Raising rates into that environment, they warn, risks repeating the mistakes of the past — and we have form here. In 2022, the RBNZ delivered a historic 75 basis point hike in a single move and simultaneously forecast a recession — an almost surreal moment of institutional self-awareness. We got the recession. Whether we needed both the hike and the recession is a question worth sitting with.

So What Else Could We Do?

This is where it gets interesting — and where a small city-state in Southeast Asia offers a genuinely thought-provoking contrast.

Singapore manages inflation almost entirely through its exchange rate, not its interest rate. The Monetary Authority of Singapore (MAS) manages the Singapore dollar against a basket of trading-partner currencies within a policy band — known as the S$NEER (Singapore Dollar Nominal Effective Exchange Rate). When inflation rises, MAS allows the dollar to appreciate, making imports cheaper and directly reducing cost pressures at the source.

The logic is elegant: because Singapore imports the vast majority of what it consumes, a stronger currency is a direct anti-inflation tool. MAS has three levers — the slope (how fast the dollar appreciates), the width of the band, and its midpoint — and it reviews settings just twice a year, in April and October. Singapore’s framework tends to operate through less frequent but more structurally focused adjustments.

We're Not Singapore — But That's Not the Point

I want to be clear about something. New Zealand is not Singapore. We are not a tiny city-state whose imports exceed three times our GDP. We have a far larger domestic economy, a significant agricultural export sector, and our own distinct inflation dynamics. We cannot simply copy Singapore's exchange rate framework and expect it to work here — and I'm not suggesting we try.

But here's what is worth taking from Singapore's example: the acknowledgement that there are different tools for different types of inflation. Singapore's approach works precisely because its central bank has been honest about what kind of economy it has and designed its policy accordingly. MAS recognised decades ago that for an economy dominated by imported goods, managing import costs directly is more effective than trying to cool domestic demand.
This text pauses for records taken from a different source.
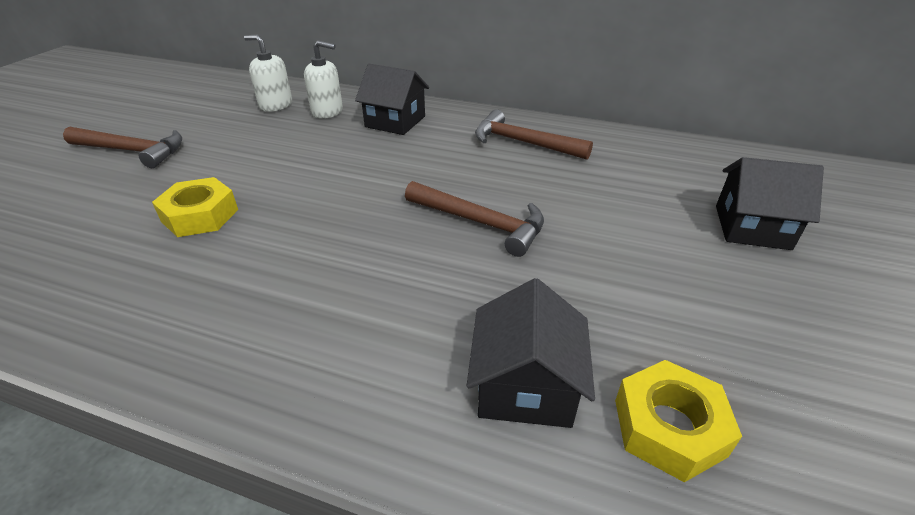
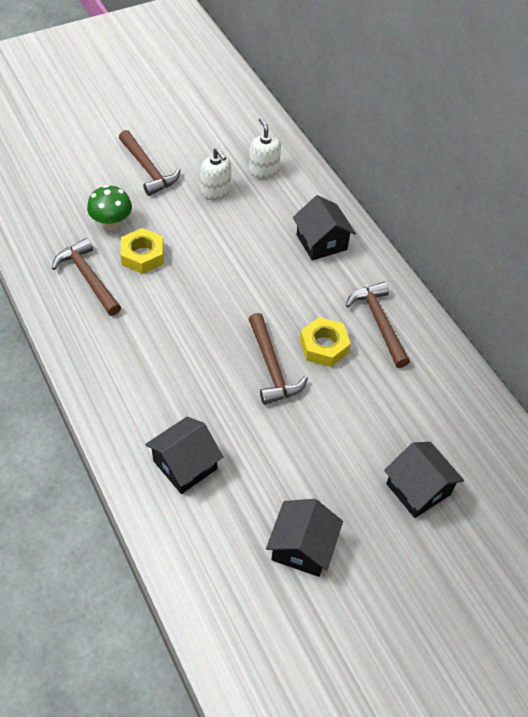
camera: 40 degrees right, 15 degrees up
(122, 209) = (112, 223): none -> green mushroom
(133, 273) = (88, 278): none -> brown hammer
(327, 111) = (289, 200): white soap dispenser -> white soap dispenser (216, 191)
(669, 427) = (216, 526): yellow nut -> yellow nut (324, 346)
(777, 361) = (302, 547): none -> black house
New Zealand's inflation right now has a strong imported and supply-driven component. Food prices are up because of global supply disruptions. Energy prices are up because of geopolitical instability. Council rates are rising because of infrastructure backlogs. None of these are problems that can be solved by making it more expensive for Aucklanders to service their mortgages.
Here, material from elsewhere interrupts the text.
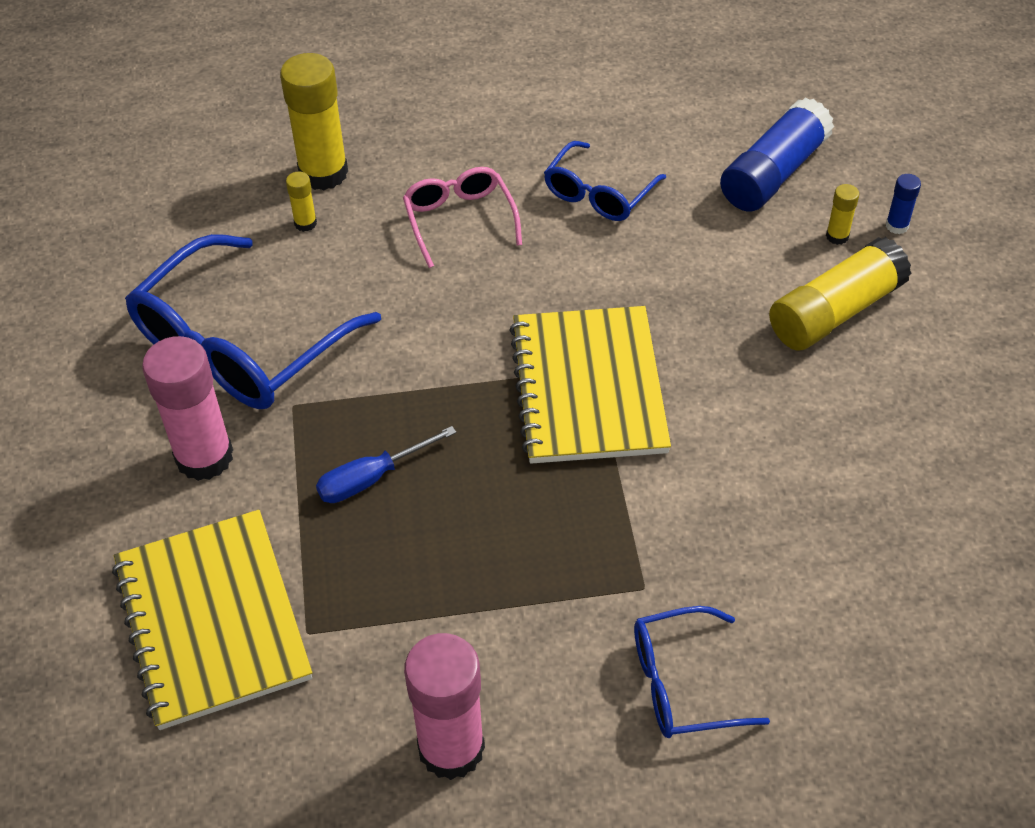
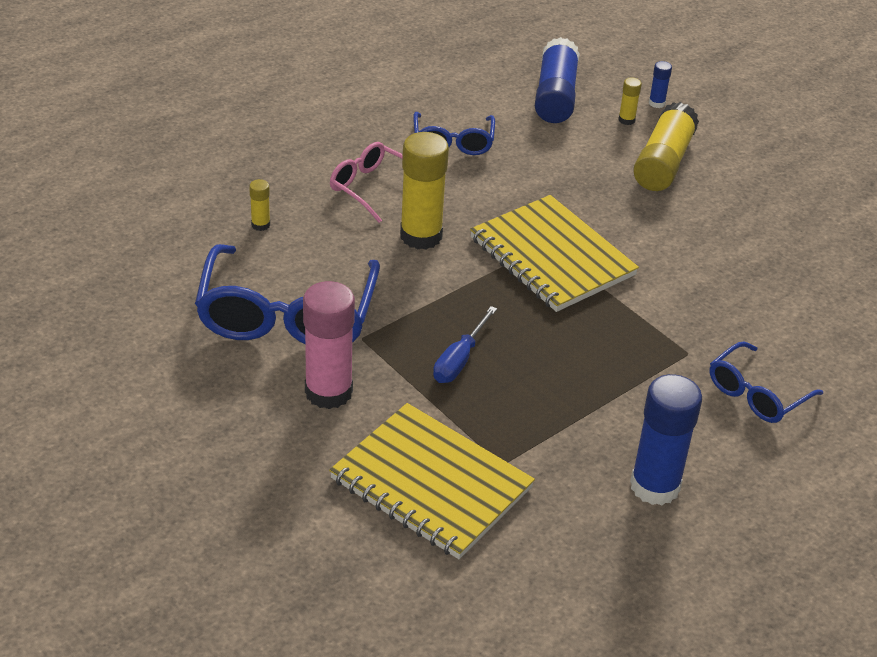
camera: 35 degrees left, 10 degrees down
(323, 173) = (243, 189): yellow glue stick -> yellow glue stick (421, 236)
(451, 748) = (655, 486): pink glue stick -> blue glue stick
A Broader Conversation We're Not Having

There are other tools available that rarely get discussed in the breathless commentary around OCR decisions. Targeted fiscal policy — direct subsidies, temporary and highly targeted interventions — can address cost pressures without the blunt-force economy-wide impact of a rate hike. Supply-side reforms, particularly in housing and energy, address the actual cause of price pressures rather than punishing people for feeling them.
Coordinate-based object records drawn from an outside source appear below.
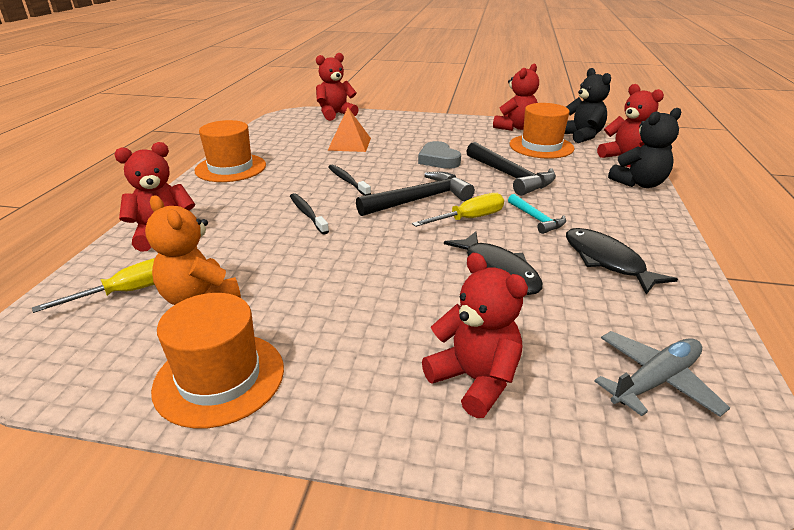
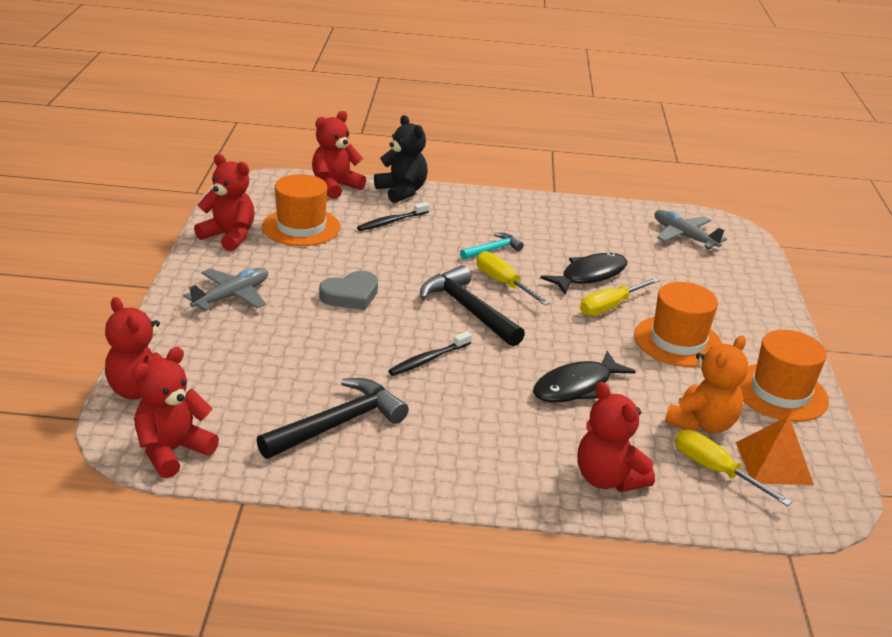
camera: 100 degrees left, 0 degrees up
(230, 168) = (401, 468): orange hat -> orange hat (678, 341)
(307, 214) = (523, 381): black toothbrush -> black toothbrush (391, 222)
(349, 144) = (295, 366): orange pyramid -> orange pyramid (774, 463)
(428, 275) = (610, 307): none -> yellow screwdriver
(434, 129) = (232, 296): none -> grey plane
(475, 380) = (719, 292): red teddy bear -> red teddy bear (172, 451)
(510, 176) = (394, 254): black hammer -> black hammer (337, 424)
(581, 136) = (264, 199): black teddy bear -> none
(607, 261) = (555, 229): black fish -> black fish (576, 386)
We also rarely talk seriously about whether the RBNZ's narrow inflation targeting mandate is fit for purpose when inflation is driven primarily by global factors and supply constraints that domestic monetary policy cannot fix. Raising rates in response to a geopolitical fuel shock is a bit like taking paracetamol for a broken leg — it might dull the reading, but it doesn't address the cause.

The Verdict

Inflation at 3.1% is a problem. Nobody is arguing otherwise. But the question of how we respond matters enormously — especially when the patient is already weak. As Kiwibank's economists have warned, hiking rates into a fragile, high-unemployment, low-growth economy risks inducing a recession that causes far more long-term damage than a year or two of slightly elevated inflation.

We don't have to slavishly follow the same playbook every time. Singapore reminds us that thoughtful economies design their monetary tools around their actual circumstances. It's time New Zealand had a more honest conversation about what's actually driving inflation, who bears the cost of our chosen remedy, and whether there are better ways to do this.

The OCR is a tool. It's not the only one.